I held my breath as I watched; then I couldn’t believe my eyes! To my utter shock, Cathy Carlisle stood up and let Foy lead her out onto the dance floor. She was as graceful as ever, looking perfectly lovely. As the music started and Foy put his arm awkwardly, hesitantly, on her waist, she smiled that wonderful smile directly into his eyes. But it was Foy’s face that kept my eyes riveted. It was absolutely rapturous! I had never seen him look like that. It was obvious that he was thrilled beyond belief. The two of them moved around the dance floor, his big feet stumbling over the steps, hers never faltering as she continued to smile.
I sat with my mouth open and realized that everyone else did too. Couples on the floor had stopped dancing to turn to watch. Cathy Carlisle and Foy appeared not to notice and danced as if they were oblivious to everyone else.
When the dance ended, Foy walked Cathy Carlisle back to the bleachers, a new look of confidence on his face. He moved on to another girl on the bleachers, asking her to dance. After a moment’s hesitation, the girl jumped up and joined him. He grinned widely at her and everyone else around him, looking as overjoyed as he had moments before.

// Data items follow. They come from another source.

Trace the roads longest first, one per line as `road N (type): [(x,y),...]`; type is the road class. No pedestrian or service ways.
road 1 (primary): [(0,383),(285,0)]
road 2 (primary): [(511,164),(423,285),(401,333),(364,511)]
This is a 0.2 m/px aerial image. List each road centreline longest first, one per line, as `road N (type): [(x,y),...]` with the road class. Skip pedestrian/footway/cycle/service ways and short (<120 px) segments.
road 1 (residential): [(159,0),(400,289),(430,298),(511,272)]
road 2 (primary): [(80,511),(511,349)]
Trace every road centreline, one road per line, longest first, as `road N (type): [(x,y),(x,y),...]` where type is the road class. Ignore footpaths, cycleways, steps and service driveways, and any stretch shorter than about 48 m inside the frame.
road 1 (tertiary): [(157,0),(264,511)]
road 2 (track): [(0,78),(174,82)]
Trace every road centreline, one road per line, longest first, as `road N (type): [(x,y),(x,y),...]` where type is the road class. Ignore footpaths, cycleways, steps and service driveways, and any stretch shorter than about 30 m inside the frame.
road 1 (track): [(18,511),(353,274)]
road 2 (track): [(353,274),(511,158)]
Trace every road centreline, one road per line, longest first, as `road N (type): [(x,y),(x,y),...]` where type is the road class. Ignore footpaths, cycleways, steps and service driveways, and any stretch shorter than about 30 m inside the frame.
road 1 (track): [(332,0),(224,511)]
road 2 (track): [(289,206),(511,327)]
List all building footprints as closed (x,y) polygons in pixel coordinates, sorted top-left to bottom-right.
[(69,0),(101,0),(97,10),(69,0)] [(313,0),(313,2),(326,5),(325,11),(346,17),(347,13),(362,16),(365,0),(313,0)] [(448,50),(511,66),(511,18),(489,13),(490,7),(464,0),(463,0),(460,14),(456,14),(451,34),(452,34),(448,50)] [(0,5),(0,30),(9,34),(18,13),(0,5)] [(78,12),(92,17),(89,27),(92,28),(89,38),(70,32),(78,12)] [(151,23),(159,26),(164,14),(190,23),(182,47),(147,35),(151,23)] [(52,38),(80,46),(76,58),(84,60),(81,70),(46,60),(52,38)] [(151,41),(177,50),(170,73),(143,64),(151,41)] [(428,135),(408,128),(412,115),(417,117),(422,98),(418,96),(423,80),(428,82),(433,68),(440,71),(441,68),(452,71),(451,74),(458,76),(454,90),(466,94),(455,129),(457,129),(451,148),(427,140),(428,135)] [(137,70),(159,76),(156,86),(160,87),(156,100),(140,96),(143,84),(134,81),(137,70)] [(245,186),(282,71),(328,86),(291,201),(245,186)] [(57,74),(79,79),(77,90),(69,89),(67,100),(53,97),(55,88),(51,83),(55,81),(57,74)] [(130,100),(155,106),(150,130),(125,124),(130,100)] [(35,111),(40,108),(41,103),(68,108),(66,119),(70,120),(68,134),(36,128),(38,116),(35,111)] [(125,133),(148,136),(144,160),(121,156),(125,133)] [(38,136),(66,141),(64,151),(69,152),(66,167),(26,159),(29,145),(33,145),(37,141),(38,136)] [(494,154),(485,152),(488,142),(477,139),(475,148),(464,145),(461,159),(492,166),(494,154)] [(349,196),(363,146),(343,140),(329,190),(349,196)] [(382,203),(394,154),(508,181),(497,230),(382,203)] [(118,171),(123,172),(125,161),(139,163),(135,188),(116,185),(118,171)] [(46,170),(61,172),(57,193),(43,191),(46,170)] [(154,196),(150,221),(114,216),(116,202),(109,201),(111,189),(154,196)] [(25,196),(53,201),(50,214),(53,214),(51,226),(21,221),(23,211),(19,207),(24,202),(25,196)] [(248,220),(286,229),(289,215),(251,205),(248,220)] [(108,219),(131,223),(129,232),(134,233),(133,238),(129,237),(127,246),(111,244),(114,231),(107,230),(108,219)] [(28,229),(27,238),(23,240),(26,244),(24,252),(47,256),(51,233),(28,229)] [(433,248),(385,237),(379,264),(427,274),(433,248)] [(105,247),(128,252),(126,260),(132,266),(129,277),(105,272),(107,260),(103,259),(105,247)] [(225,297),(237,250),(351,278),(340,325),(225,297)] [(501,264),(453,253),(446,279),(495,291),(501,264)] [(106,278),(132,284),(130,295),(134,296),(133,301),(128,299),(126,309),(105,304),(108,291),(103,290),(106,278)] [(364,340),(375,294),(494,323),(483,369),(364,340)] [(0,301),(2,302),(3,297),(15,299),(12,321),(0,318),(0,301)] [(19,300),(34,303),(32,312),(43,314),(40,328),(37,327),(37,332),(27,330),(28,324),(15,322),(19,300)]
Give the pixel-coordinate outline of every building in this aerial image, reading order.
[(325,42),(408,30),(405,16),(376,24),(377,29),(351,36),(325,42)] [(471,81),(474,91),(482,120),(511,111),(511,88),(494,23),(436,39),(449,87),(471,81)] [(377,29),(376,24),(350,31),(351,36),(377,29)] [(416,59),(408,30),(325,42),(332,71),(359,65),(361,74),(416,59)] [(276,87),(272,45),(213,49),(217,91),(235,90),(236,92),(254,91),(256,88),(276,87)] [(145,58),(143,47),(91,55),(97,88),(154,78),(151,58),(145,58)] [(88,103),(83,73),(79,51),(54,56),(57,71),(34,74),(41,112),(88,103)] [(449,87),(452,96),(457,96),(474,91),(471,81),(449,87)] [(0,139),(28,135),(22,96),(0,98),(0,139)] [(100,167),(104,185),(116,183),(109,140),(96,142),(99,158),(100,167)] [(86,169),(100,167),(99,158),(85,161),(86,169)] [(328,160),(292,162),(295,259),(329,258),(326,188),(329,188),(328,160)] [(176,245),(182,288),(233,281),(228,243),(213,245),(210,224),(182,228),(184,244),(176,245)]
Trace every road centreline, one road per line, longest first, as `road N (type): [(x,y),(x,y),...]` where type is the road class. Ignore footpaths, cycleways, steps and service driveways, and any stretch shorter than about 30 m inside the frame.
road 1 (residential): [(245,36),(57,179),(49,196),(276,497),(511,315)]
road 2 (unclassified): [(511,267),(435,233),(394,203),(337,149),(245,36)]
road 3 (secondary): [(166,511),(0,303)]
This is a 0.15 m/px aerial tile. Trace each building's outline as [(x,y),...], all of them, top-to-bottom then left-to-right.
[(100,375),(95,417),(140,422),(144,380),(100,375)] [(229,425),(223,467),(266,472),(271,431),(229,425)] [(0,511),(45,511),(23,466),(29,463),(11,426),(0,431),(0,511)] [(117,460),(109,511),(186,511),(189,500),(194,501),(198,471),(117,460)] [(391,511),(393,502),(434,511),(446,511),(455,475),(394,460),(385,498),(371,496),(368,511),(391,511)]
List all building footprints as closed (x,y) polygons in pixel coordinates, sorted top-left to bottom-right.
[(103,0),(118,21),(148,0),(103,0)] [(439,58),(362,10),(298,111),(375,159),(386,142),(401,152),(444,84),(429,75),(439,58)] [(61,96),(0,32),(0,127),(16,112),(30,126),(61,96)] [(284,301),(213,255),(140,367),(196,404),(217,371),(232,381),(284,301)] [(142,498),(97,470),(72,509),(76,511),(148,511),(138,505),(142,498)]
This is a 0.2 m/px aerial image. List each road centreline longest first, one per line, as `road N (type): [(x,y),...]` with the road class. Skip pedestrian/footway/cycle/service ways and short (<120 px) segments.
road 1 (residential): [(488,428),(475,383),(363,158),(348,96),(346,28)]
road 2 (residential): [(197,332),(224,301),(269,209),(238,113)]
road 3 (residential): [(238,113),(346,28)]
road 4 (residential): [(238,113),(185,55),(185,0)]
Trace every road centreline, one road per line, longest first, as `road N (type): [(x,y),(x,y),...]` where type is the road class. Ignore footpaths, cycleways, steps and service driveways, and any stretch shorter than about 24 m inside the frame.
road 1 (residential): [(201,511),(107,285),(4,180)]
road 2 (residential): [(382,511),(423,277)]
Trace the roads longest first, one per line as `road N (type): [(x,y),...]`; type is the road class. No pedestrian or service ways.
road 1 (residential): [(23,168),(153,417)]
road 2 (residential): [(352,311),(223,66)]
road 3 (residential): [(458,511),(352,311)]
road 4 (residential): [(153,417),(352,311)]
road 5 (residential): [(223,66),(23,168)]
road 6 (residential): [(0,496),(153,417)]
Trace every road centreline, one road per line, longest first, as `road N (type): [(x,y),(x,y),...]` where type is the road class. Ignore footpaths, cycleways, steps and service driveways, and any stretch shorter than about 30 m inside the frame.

I descended the bleachers in a hurry to join my friends near the door. “I can’t believe it,” I said. “Cathy Carlisle just danced with Foy Murray.”
At that precise moment, I glimpsed my own reflection in the hall window nearby. I stared long and hard as a sudden realization struck me. I had always considered myself “too good” to dance with someone like Foy Murray. As I looked once again at Foy’s glowing face on the dance floor, I knew what kind of person that made me.
I sat, feeling wretched, as I watched Foy dance every dance after that, each with a different girl. From then on, it became an unspoken law at school dances that if Foy Murray asked a girl to dance, she didn’t refuse. It was a sort of contest between us to see who could make him look the happiest.
Each day as we waited for the bus after school, we chatted with Foy, and soon began to actually look forward to having him join in on our conversations. We asked him questions and became genuinely interested in him as a person. Throughout the rest of the school year, Foy continued to make lots of friends, and as he did so, he blossomed before our eyes.
I don’t know what became of Cathy Carlisle. Her family moved back to the city a year later. Foy Murray passed away a few years later, but I’ve often considered how less joyful his last years on earth might have been if not for one lovely 13-year-old who set a firm example of friendship for her classmates.